▸ **Input data**
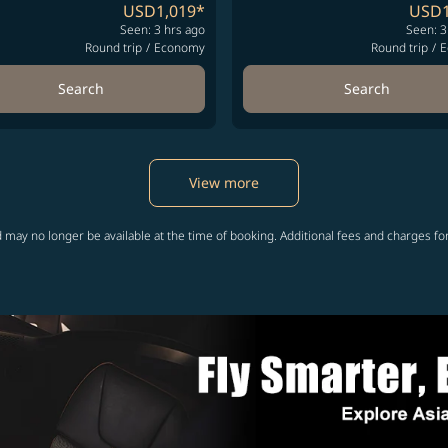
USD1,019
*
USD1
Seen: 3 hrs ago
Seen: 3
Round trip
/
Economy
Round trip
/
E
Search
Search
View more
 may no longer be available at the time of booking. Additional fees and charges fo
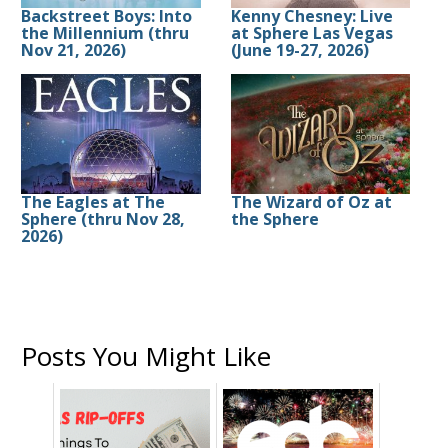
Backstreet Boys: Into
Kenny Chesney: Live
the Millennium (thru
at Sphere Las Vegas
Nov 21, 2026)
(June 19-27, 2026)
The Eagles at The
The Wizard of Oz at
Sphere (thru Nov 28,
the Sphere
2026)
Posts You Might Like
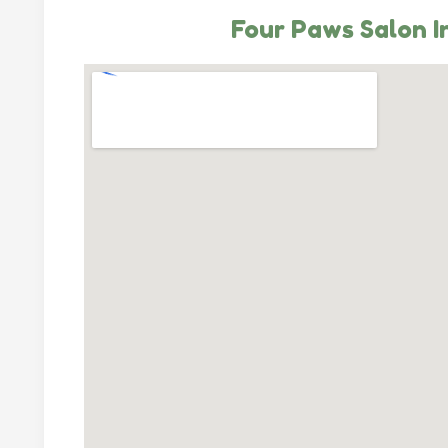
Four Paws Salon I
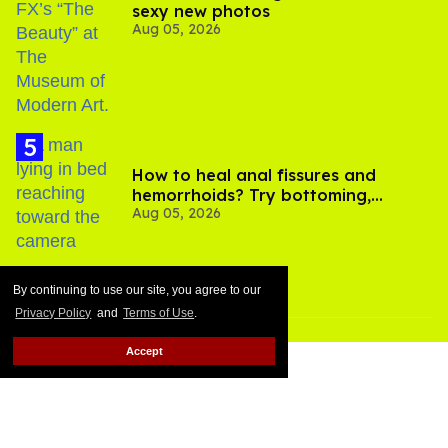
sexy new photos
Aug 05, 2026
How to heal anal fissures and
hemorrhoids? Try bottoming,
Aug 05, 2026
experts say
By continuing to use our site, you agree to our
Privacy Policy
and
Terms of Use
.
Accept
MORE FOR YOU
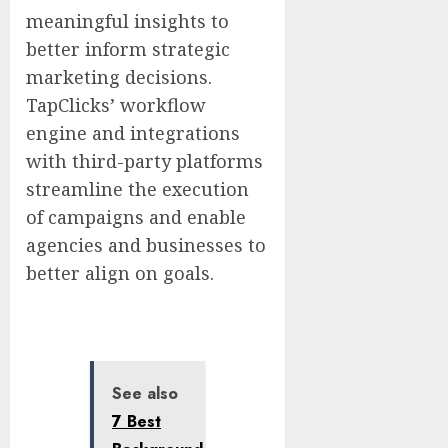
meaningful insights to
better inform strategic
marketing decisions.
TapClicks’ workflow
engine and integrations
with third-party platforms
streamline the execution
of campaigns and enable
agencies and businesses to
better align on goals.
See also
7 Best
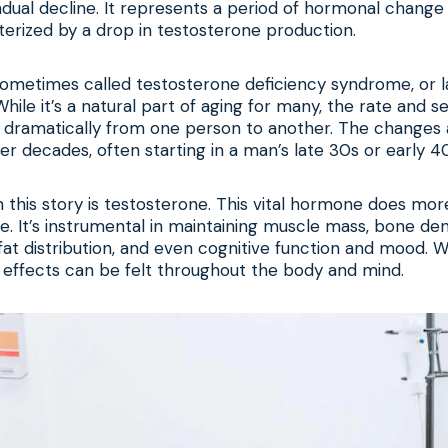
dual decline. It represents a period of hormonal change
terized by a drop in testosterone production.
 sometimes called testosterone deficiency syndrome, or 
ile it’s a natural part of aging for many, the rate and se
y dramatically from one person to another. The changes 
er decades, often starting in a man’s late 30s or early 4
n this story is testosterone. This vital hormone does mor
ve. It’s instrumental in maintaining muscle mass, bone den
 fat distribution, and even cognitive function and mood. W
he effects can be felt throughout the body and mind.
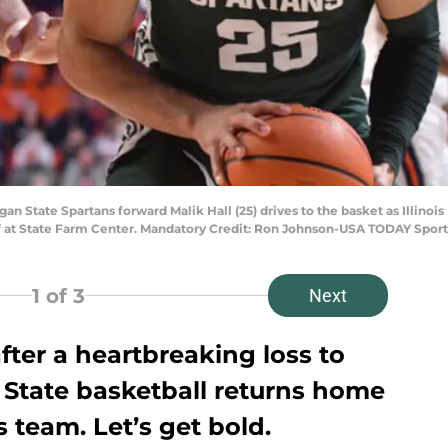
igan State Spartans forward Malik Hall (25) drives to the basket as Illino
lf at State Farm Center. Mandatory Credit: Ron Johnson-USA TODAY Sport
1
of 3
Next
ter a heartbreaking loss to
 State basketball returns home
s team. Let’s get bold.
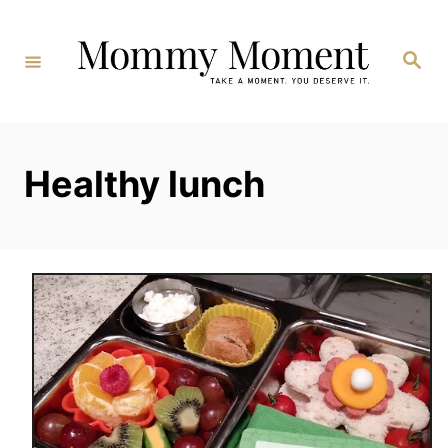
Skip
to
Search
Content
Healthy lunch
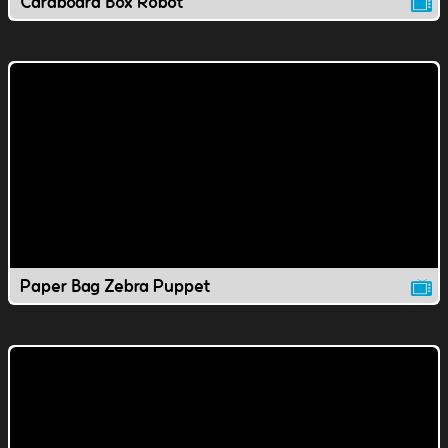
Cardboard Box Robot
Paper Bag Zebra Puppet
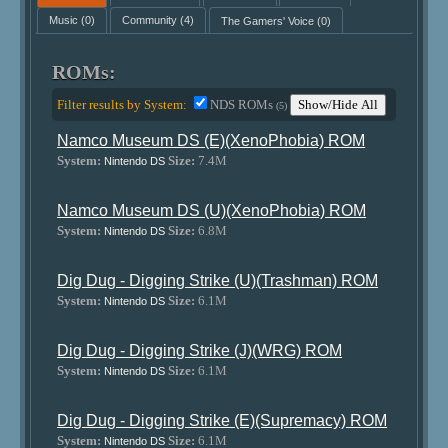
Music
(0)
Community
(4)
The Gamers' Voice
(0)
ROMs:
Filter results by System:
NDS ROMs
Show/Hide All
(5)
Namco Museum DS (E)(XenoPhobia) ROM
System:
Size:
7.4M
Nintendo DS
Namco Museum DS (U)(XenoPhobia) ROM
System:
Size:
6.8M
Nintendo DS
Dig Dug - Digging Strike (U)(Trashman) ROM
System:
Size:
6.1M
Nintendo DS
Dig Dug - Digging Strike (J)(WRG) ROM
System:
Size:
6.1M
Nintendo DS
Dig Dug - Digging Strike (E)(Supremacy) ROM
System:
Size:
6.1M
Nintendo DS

▸ **What is being asked**
The records above are to be repeated exactly, with the pictures left out.

▸ **Response**
USD1,019
*
USD1
Seen: 3 hrs ago
Seen: 3
Round trip
/
Economy
Round trip
/
E
Search
Search
View more
 may no longer be available at the time of booking. Additional fees and charges fo
Backstreet Boys: Into
Kenny Chesney: Live
the Millennium (thru
at Sphere Las Vegas
Nov 21, 2026)
(June 19-27, 2026)
The Eagles at The
The Wizard of Oz at
Sphere (thru Nov 28,
the Sphere
2026)
Posts You Might Like
Four Paws Salon I
sexy new photos
Aug 05, 2026
How to heal anal fissures and
hemorrhoids? Try bottoming,
Aug 05, 2026
experts say
By continuing to use our site, you agree to our
Privacy Policy
and
Terms of Use
.
Accept
MORE FOR YOU
meaningful insights to
better inform strategic
marketing decisions.
TapClicks’ workflow
engine and integrations
with third-party platforms
streamline the execution
of campaigns and enable
agencies and businesses to
better align on goals.
See also
7 Best
dual decline. It represents a period of hormonal change
terized by a drop in testosterone production.
 sometimes called testosterone deficiency syndrome, or 
ile it’s a natural part of aging for many, the rate and se
y dramatically from one person to another. The changes 
er decades, often starting in a man’s late 30s or early 4
n this story is testosterone. This vital hormone does mor
ve. It’s instrumental in maintaining muscle mass, bone den
 fat distribution, and even cognitive function and mood. W
he effects can be felt throughout the body and mind.
igan State Spartans forward Malik Hall (25) drives to the basket as Illino
lf at State Farm Center. Mandatory Credit: Ron Johnson-USA TODAY Sport
1
of 3
Next
ter a heartbreaking loss to
 State basketball returns home
s team. Let’s get bold.
Skip
to
Search
Content
Healthy lunch
Cardboard Box Robot
Paper Bag Zebra Puppet
Music
(0)
Community
(4)
The Gamers' Voice
(0)
ROMs:
Filter results by System:
NDS ROMs
Show/Hide All
(5)
Namco Museum DS (E)(XenoPhobia) ROM
System:
Size:
7.4M
Nintendo DS
Namco Museum DS (U)(XenoPhobia) ROM
System:
Size:
6.8M
Nintendo DS
Dig Dug - Digging Strike (U)(Trashman) ROM
System:
Size:
6.1M
Nintendo DS
Dig Dug - Digging Strike (J)(WRG) ROM
System:
Size:
6.1M
Nintendo DS
Dig Dug - Digging Strike (E)(Supremacy) ROM
System:
Size:
6.1M
Nintendo DS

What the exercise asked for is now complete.